We only have 20 measurements for each frog. Wouldn't it be better just to plot all 20 instead of trying to distill it down to a mean and a standard deviation in the bar graph or quartiles in a box plot? After all, the impact force measurements might not be Gaussian distributed; they may be bimodal or something else. So, we would like to generate a column scatter plot. We will plot each data point for each frog in a column, and "jitter" its position along the $x$-axis. We make the points somewhat transparent to allow visualization of overlap. This is accomplished using Seaborn's stripplot() function.

In [61]:
# Make the jitter plot
ax = sns.stripplot(x='ID', y='impf', data=df, jitter=True, alpha=0.6)

# Relabel axes
ax.set_xlabel('Frog')
ax.set_ylabel('Impact force (mN)');

Very nice! Now we can see that frog I, an adult, strikes with a wide range of impact forces, and can strike really hard. Frog II, also an adult, tends to strike at around 500 mN, but occasionally will strike harder. Juvenile frog III is a pretty consistent striker, while frog IV can have some pretty weak strikes.
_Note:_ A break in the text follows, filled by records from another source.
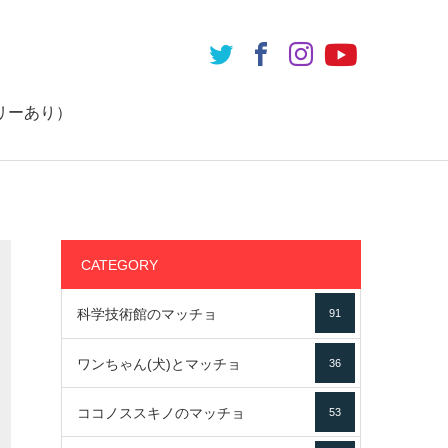
リーあり）
CATEGORY
科学技術館のマッチョ
91
ワンちゃん(犬)とマッチョ
36
ココノススキノのマッチョ
53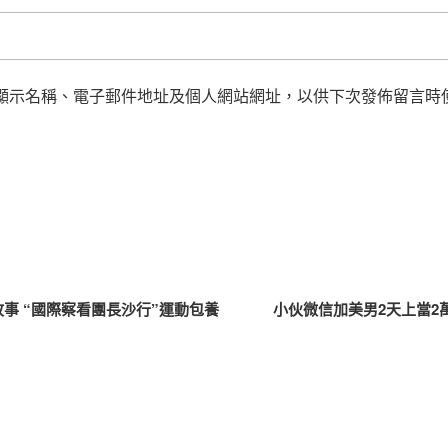
顯示名稱、電子郵件地址及個人網站網址，以供下次發佈留言時
事 “國際察看團長沙行”運動包養
小伙微信加美男2天上當2萬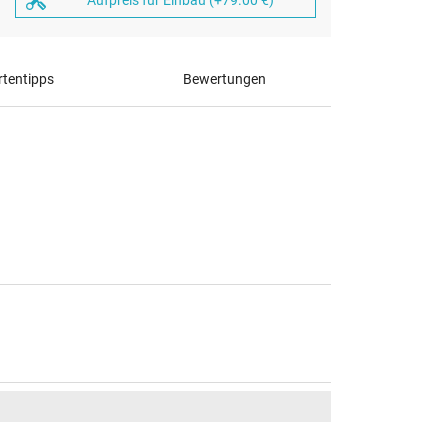
tentipps
Bewertungen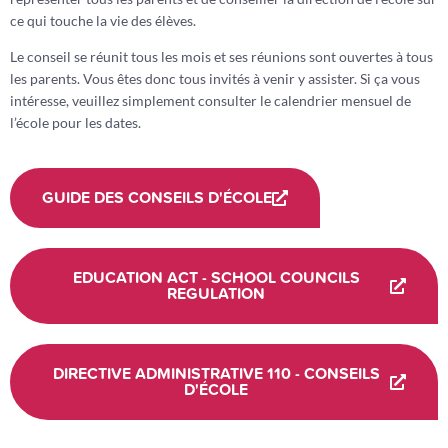
ce qui touche la vie des élèves.
Le conseil se réunit tous les mois et ses réunions sont ouvertes à tous
les parents. Vous êtes donc tous invités à venir y assister. Si ça vous
intéresse, veuillez simplement consulter le calendrier mensuel de
l’école pour les dates.
GUIDE DES CONSEILS D'ÉCOLE
EDUCATION ACT - SCHOOL COUNCILS
REGULATION
DIRECTIVE ADMINISTRATIVE 110 - CONSEILS
D'ÉCOLE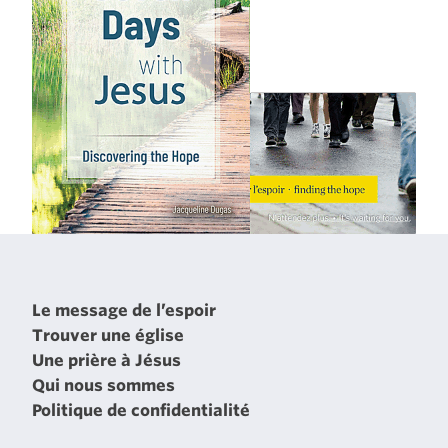
Le message de l’espoir
Trouver une église
Une prière à Jésus
Qui nous sommes
Politique de confidentialité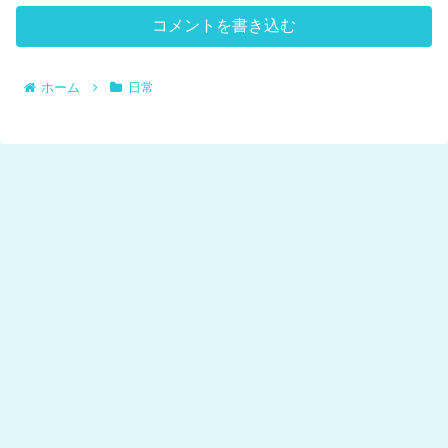
コメントを書き込む
ホーム
日常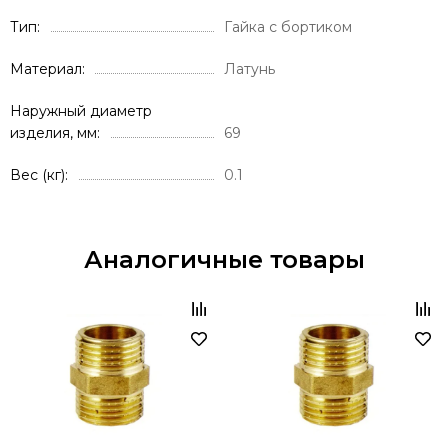
Тип
Гайка с бортиком
Материал
Латунь
Наружный диаметр
изделия, мм
69
Вес (кг)
0.1
Аналогичные товары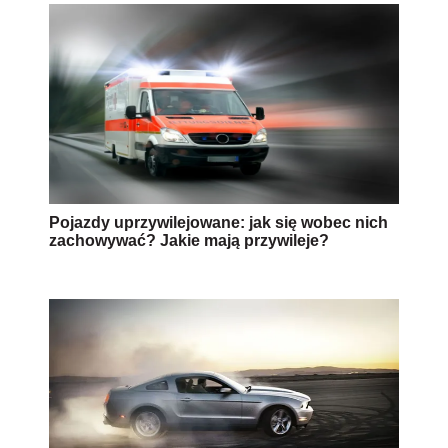
Pojazdy uprzywilejowane: jak się wobec nich
zachowywać? Jakie mają przywileje?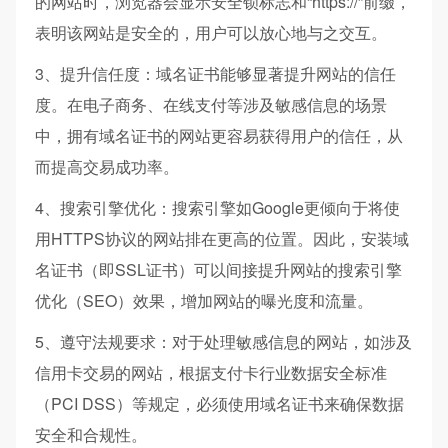
的网站时，浏览器会显示安全锁标志和“https://”前缀，
表明该网站是安全的，用户可以放心地与之交互。
3、提升信任度：域名证书能够显著提升网站的信任
度。在电子商务、在线支付等涉及敏感信息的场景
中，拥有域名证书的网站更容易获得用户的信任，从
而提高交易成功率。
4、搜索引擎优化：搜索引擎如Google更倾向于将使
用HTTPS协议的网站排在更高的位置。因此，安装域
名证书（即SSL证书）可以间接提升网站的搜索引擎
优化（SEO）效果，增加网站的曝光度和流量。
5、遵守法规要求：对于处理敏感信息的网站，如涉及
信用卡交易的网站，根据支付卡行业数据安全标准
（PCI DSS）等规定，必须使用域名证书来确保数据
安全和合规性。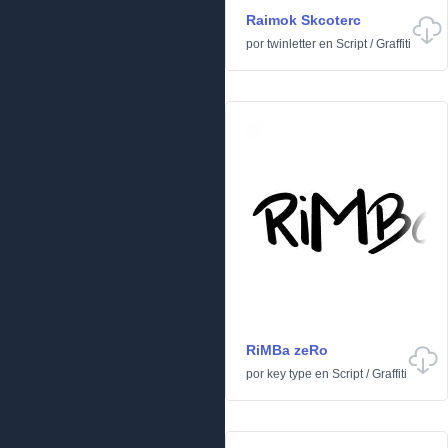
Raimok Skcoterc
por
twinletter
en
Script
/
Graffiti
RiMBa zeRo
por
key type
en
Script
/
Graffiti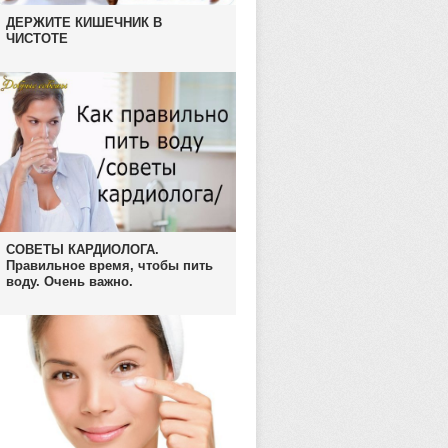
ДЕРЖИТЕ КИШЕЧНИК В
ЧИСТОТЕ
СОВЕТЫ КАРДИОЛОГА.
Правильное время, чтобы пить
воду. Очень важно.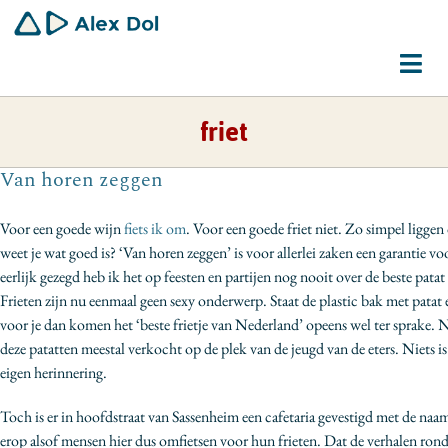
Ga
naar
inhoud
Tog
Navi
friet
Dirigent
Van horen zeggen
Schrijver
Voor een goede wijn
fiets ik om
. Voor een goede friet niet. Zo simpel ligge
Gemeenschapswerker
weet je wat goed is? ‘Van horen zeggen’ is voor allerlei zaken een garantie vo
eerlijk gezegd heb ik het op feesten en partijen nog nooit over de beste patat
Bio
Frieten zijn nu eenmaal geen sexy onderwerp. Staat de plastic bak met pat
voor je dan komen het ‘beste frietje van Nederland’ opeens wel ter sprake. 
Contact
deze patatten meestal verkocht op de plek van de jeugd van de eters. Niets i
eigen herinnering.
Toch is er in hoofdstraat van Sassenheim een cafetaria gevestigd met de naam
erop alsof mensen hier dus omfietsen voor hun frieten. Dat de verhalen rond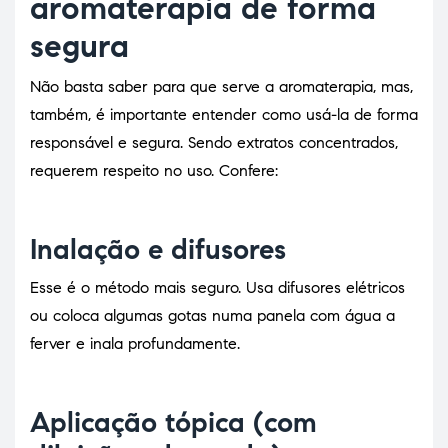
aromaterapia de forma
segura
Não basta saber para que serve a aromaterapia, mas,
também, é importante entender como usá-la de forma
responsável e segura. Sendo extratos concentrados,
requerem respeito no uso. Confere:
Inalação e difusores
Esse é o método mais seguro. Usa difusores elétricos
ou coloca algumas gotas numa panela com água a
ferver e inala profundamente.
Aplicação tópica (com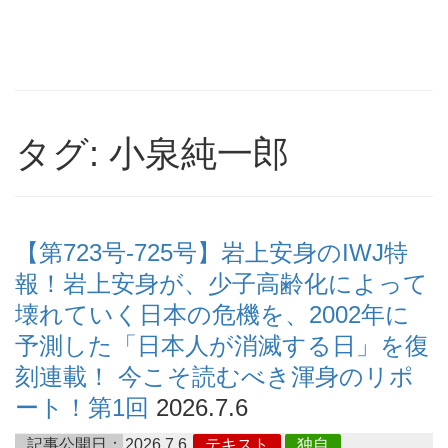
タグ: 小泉純一郎
【第723号-725号】岩上安身のIWJ特
報！岩上安身が、少子高齢化によって
壊れていく日本の危機を、2002年に
予測した「日本人が消滅する日」を復
刻連載！ 今こそ読むべき渾身のリポ
ート！第1回
2026.7.6
記事公開日：
2026.7.6
テキスト
独自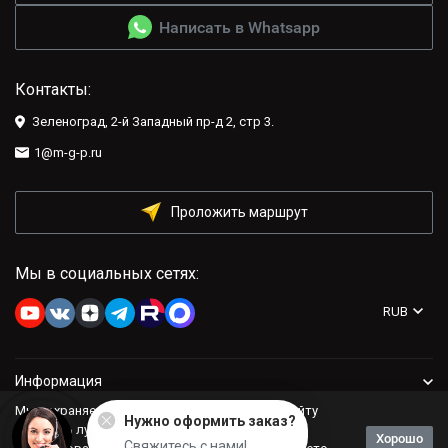
Написать в Whatsapp
Контакты:
Зеленоград, 2-й Западный пр-д 2, стр 3.
1@m-g-p.ru
Проложить маршрут
Мы в социальных сетях:
RUB
Информация
Мы сохраняем файлы cookie: это помогает сайту
Нужно оформить заказ?
Компания
работать лучше. Если Вы продолжите
Хорошо
Свяжитесь с нами!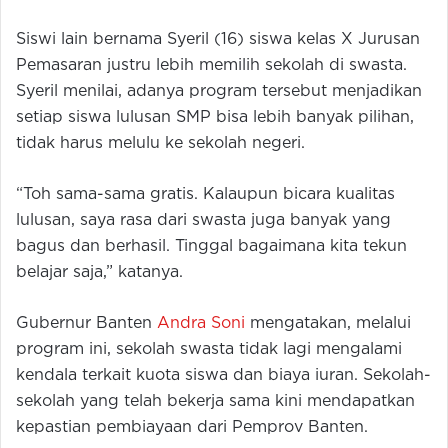
Siswi lain bernama Syeril (16) siswa kelas X Jurusan
Pemasaran justru lebih memilih sekolah di swasta.
Syeril menilai, adanya program tersebut menjadikan
setiap siswa lulusan SMP bisa lebih banyak pilihan,
tidak harus melulu ke sekolah negeri.
“Toh sama-sama gratis. Kalaupun bicara kualitas
lulusan, saya rasa dari swasta juga banyak yang
bagus dan berhasil. Tinggal bagaimana kita tekun
belajar saja,” katanya.
Gubernur Banten
Andra Soni
mengatakan, melalui
program ini, sekolah swasta tidak lagi mengalami
kendala terkait kuota siswa dan biaya iuran. Sekolah-
sekolah yang telah bekerja sama kini mendapatkan
kepastian pembiayaan dari Pemprov Banten.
The column scatter plot is not difficult to look at. The informational content of the data does not need to be distilled into a box and whisker and certainly not a bar with a standard deviation. For large data sets, in my experience when the number of data points are above about 200, it is useful to also include the box plot with the jitter plot. This is also easily done with Seaborn.

In [62]:
# Use Seaborn to make box plot
ax = sns.boxplot(x='ID', y='impf', data=df, width=0.5)

# Make the jitter plot
ax = sns.stripplot(x='ID', y='impf', data=df, jitter=True, marker='o', 
                   alpha=0.8, color=(0.7, 0.7, 0.7))

# Relabel axes
ax.set_xlabel('Frog')
ax.set_ylabel('Impact force (mN)');

Plots like jitter plots in which the dots to not overlap are called beeswarm plots. For large numbers of data points, these are not favored over the jitter, but for small numbers of data points (less than 200 is a good rule of thumb), beeswarm plots tend to be easier to read, as each data point can be clearly seen. We can make a beeswarm plot using Seaborn's swarmplot() function/

In [63]:
# Make the jitter plot
ax = sns.swarmplot(x='ID', y='impf', data=df)

# Relabel axes
ax.set_xlabel('Frog')
ax.set_ylabel('Impact force (mN)');

We can get even more information. We might be interested to see if the variability in impact force is day-to-day or time-independent. So, we would like to make the beeswarm plot with different colors on different days. We can use the hue kwarg of the sns.swarmplot() function to color the lots by the day they were measured.

In [64]:
# Make the jitter plot
ax = sns.swarmplot(x='ID', y='impf', data=df, hue='date')

# Remove legend because it gets in the way
ax.legend_.remove()

# Relabel axes
ax.set_xlabel('Frog')
ax.set_ylabel('Impact force (mN)');

We do see that frogs I and II were measured on different days, and III and IV were measured on the same days. There also does not seem to be any correlation between impact force and the day the frog was measured.

In [65]:
# Rename the column for convenience in future use
df = df.rename(columns={'adhesive force (mN)' : 'adhf'})

# Plot adhesive force vs. impact force
plt.plot(df.impf, df.adhf, marker='.', linestyle='none', alpha=0.6)
plt.xlabel('impact force (mN)')
plt.ylabel('adhesive force (mN)');

Later in the course, we will learn how to do regressions to test the relationship between two variables.

Conclusions

In this tutorial, we have learned how to load data from CSV files into Pandas DataFrames. DataFrames are useful objects for looking at data from many angles. Together with matplotlib, you can start to look at qualitative features of your data and think about how you will go about doing your detailed analysis.